Murrend blinzelte ich und richtete mich auf. Es war noch Sonntag, also fiel der Wecker weg. Die Uhr zeigte bereits Mittag an. Vor neun Stunden waren Emily und ich sturzbetrunken in unsere Betten gefallen. Mein Kopf dröhnte leicht bei der Erinnerung an unser Trinkspiel zu einer Filmreihe. Emily hatte entschieden über das Wochenende bei mir zu bleiben und da wir beide am Samstag nichts vorgehabt hatten, war unser Abend so verlaufen. Als wir diese Reihe beendet hatten, hatten wir uns in mein Zimmer hochgekämpft und dort weitergetrunken, wobei wir das Thema Ryan gut gemieden hatten. Früher am Abend war Nolan aufgetaucht und entschuldigte sich, dass er nicht früher kommen konnte, weil das Rudel Probleme gemacht hatte.
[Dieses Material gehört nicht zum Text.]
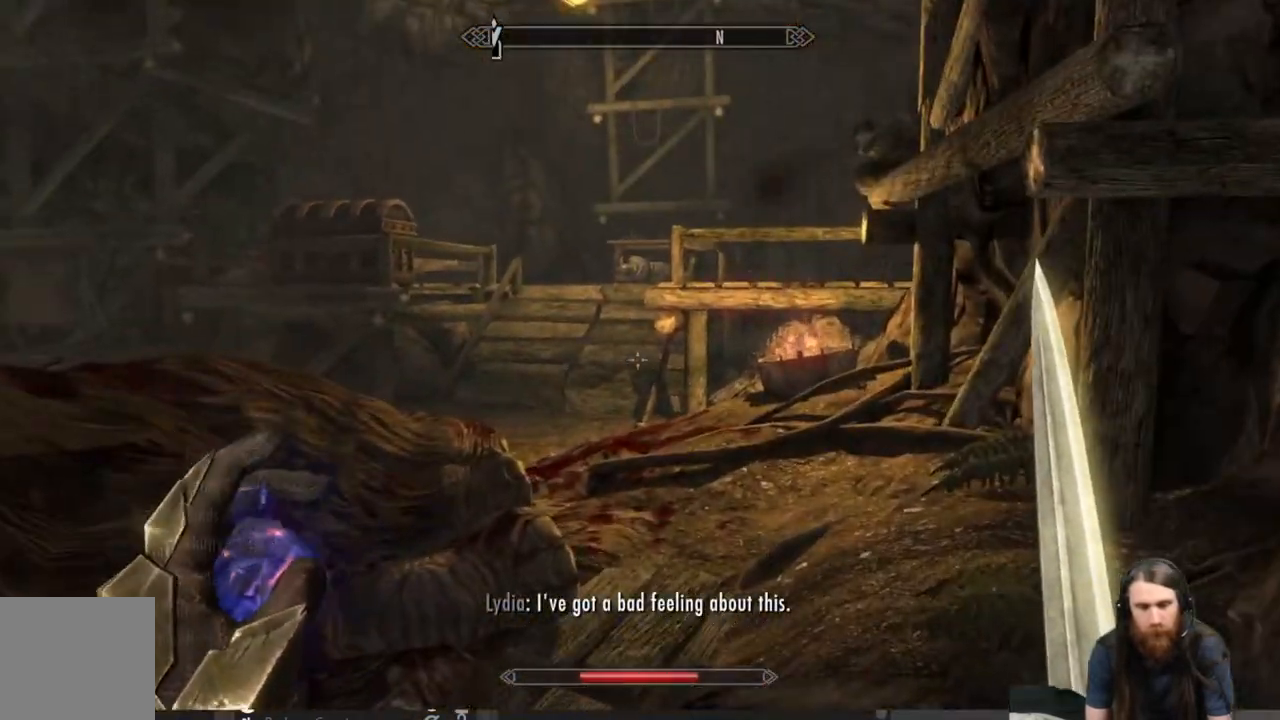
{"buttons": [], "left_stick": "center", "right_stick": "center", "events": [[83, "DPAD_UP", "up"]]}
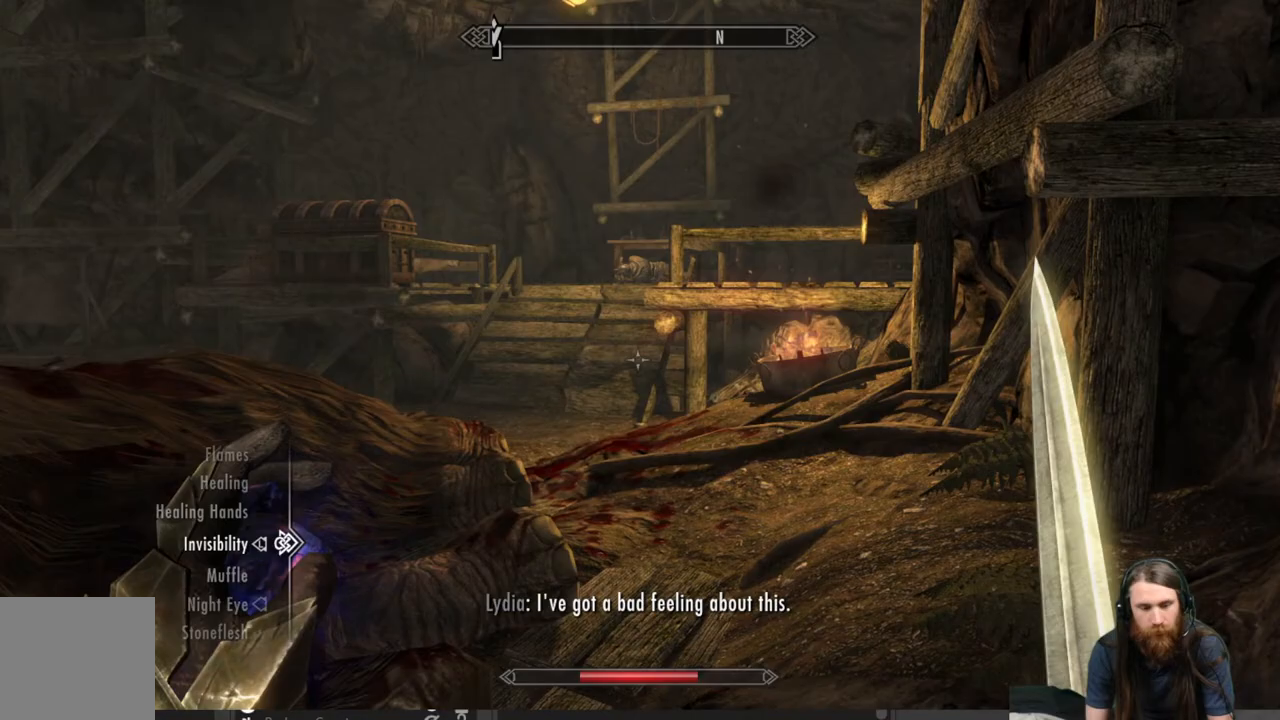
{"buttons": ["DPAD_UP"], "left_stick": "center", "right_stick": "center", "events": [[417, "DPAD_UP", "down"]]}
Als ich gefragt hatte, was los sei, war er ausgewichen und meinte, dass es nichts sei, worüber ich mir Sorgen machen müsste. Als er dazu ansetzen wollte, mit mir zu üben, brach ich die Aktion ab und schickte ihn weg mit der Aussage, dass er sich um das Rudel und seinen Alpha kümmern sollte.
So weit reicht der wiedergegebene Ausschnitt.